秋らしい空気になりましたね。 このページは毎週土曜日に書いているのですが、昨日は東大で開催されたシンポジウムに参加したため、日曜日に書いています。 日付けは土曜日の日付にしています。

シンポジウムは浅野キャンパスにある武田ホールで行われました。 私は東大経済学部出身なのですが、経済学部は赤門を入ってすぐのところなので学生時代の行動範囲はせいぜい、地下に食堂がある安田講堂くらいまでで浅野キャンパスに足を踏み入れたのは初めてでした。

最寄駅は根津ですが、ここで降りたのも初めてです。 30年くらい前に「谷中・根津・千駄木」というコミュニティ誌が話題になり、谷根千という呼び方でこのあたりが注目されたことがありました。 しかし、現在の根津は古っぽいさびれた印象で活気は感じられませんでした。

「東大・コミュニケーションロボット・シンポジウム模様」

シンポジウムで私が発表した内容の一部を紹介し、コメントを書きます。











 このシンポジウムの主催者はJST戦略的イノベーション創出推進プログラム(Sイノベと略称される)の中の「高齢者の記憶と認知機能低下に対する生活支援ロボットシステムの開発」というプロジェクトで2010年度〜2019年度の10年間も、伊豆市で実証研究をしています。 長いですね。

 私の事例発表に先立つパネルの中で、あたかも私がやっている愛媛県西条市のプロジェクトがSイノベの一貫であるようなスライドが表示され、それに基づく発言がされました。 パネルが終了した直後、会場で聴いていた私は立ち上がり、「今の発言は間違っているから訂正を求める。 西条市のプロジェクトはSイノベとはまったく独立している。 Sイノベの成果をこれからも取り入れたいなどと発言したが、取り入れるかどうかはこっちが決めることでSイノベが決めることではない。」と言うと主催者が「すみませんでした」とあやまりました。 研究者というのはとんでもないことをするものだとあきれました。 
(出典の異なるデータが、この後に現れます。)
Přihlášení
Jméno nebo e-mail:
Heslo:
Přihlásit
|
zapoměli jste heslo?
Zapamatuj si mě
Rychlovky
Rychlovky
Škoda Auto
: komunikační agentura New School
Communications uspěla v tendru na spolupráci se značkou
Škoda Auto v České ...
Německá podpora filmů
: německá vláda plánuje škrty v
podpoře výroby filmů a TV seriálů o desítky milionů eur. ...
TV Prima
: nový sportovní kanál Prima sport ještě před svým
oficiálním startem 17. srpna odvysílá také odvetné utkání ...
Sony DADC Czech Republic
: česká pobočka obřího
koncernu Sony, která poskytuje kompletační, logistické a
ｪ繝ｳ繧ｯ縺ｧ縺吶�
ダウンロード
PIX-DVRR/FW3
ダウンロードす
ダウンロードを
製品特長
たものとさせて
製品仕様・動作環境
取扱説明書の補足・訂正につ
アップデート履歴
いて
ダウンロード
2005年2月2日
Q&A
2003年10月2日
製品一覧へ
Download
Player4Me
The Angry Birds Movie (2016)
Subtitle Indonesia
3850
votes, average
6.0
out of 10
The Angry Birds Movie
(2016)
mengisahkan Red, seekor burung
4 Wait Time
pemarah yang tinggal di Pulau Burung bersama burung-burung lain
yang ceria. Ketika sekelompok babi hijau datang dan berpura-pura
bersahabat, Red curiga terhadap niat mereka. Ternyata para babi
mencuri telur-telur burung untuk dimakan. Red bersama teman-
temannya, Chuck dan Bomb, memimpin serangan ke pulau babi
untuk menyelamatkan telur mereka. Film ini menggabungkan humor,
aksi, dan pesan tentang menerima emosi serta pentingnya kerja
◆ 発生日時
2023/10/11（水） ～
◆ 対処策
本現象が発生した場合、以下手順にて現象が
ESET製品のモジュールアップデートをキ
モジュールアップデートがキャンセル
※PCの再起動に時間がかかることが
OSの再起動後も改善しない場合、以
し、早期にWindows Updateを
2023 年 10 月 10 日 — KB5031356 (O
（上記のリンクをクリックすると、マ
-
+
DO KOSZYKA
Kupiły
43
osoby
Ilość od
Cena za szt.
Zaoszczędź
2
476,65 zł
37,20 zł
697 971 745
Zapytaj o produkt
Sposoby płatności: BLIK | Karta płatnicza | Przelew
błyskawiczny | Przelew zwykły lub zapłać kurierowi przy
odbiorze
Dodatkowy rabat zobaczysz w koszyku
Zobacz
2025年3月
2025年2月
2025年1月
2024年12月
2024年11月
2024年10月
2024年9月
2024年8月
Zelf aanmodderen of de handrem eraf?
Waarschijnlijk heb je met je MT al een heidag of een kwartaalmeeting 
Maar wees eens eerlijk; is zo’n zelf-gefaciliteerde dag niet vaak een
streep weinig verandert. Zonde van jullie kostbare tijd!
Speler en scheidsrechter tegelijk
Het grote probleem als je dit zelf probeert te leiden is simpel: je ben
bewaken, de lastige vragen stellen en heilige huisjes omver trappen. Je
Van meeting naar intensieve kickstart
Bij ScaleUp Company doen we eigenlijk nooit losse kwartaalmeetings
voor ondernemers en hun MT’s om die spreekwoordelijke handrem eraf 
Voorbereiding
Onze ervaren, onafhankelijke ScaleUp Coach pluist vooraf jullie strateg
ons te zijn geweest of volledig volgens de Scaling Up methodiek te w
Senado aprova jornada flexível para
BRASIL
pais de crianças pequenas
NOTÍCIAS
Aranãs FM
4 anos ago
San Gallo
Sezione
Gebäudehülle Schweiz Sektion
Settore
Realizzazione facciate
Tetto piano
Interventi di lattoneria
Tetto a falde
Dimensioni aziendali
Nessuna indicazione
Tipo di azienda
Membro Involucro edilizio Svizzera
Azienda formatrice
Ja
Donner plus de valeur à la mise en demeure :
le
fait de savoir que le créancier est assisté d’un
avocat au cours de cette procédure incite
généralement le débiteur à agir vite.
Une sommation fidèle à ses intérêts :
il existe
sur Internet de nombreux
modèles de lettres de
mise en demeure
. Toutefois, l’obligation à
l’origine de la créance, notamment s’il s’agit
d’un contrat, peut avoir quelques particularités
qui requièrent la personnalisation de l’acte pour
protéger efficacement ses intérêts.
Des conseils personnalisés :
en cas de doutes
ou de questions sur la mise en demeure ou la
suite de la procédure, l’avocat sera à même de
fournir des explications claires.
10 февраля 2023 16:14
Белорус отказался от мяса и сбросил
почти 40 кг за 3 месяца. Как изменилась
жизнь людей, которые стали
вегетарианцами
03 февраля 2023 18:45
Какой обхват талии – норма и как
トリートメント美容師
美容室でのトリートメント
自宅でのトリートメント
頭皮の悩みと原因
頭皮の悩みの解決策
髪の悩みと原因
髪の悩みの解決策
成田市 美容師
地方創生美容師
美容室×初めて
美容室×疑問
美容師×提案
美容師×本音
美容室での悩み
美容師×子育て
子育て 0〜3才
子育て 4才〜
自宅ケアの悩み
 その後行った私の事例発表でも、「みまもり パペロ」という愛媛県西条市で商用サービスが始まっているプロジェクトはSイノベと無関係であることを冒頭で述べました。 たまたま、PaPeRoiというNEC製の同じロボットを使っているだけです。 PaPeRoiはNECのロボットであって、Sイノベのロボットではありません。 様々な用途で使われている汎用ロボットです。

 余計なことでエネルギーを使い気分を害されましたが、言いたいことをいい、事例発表では参加した方々に興味深くかつ役に立つ情報を伝えられました。 それは檀上から見える皆さんの表情や、終了後の懇親会で私のところに来た人たちの話で分かりました。 ということで、すっきりした気分で会場を後にすることが出来ました。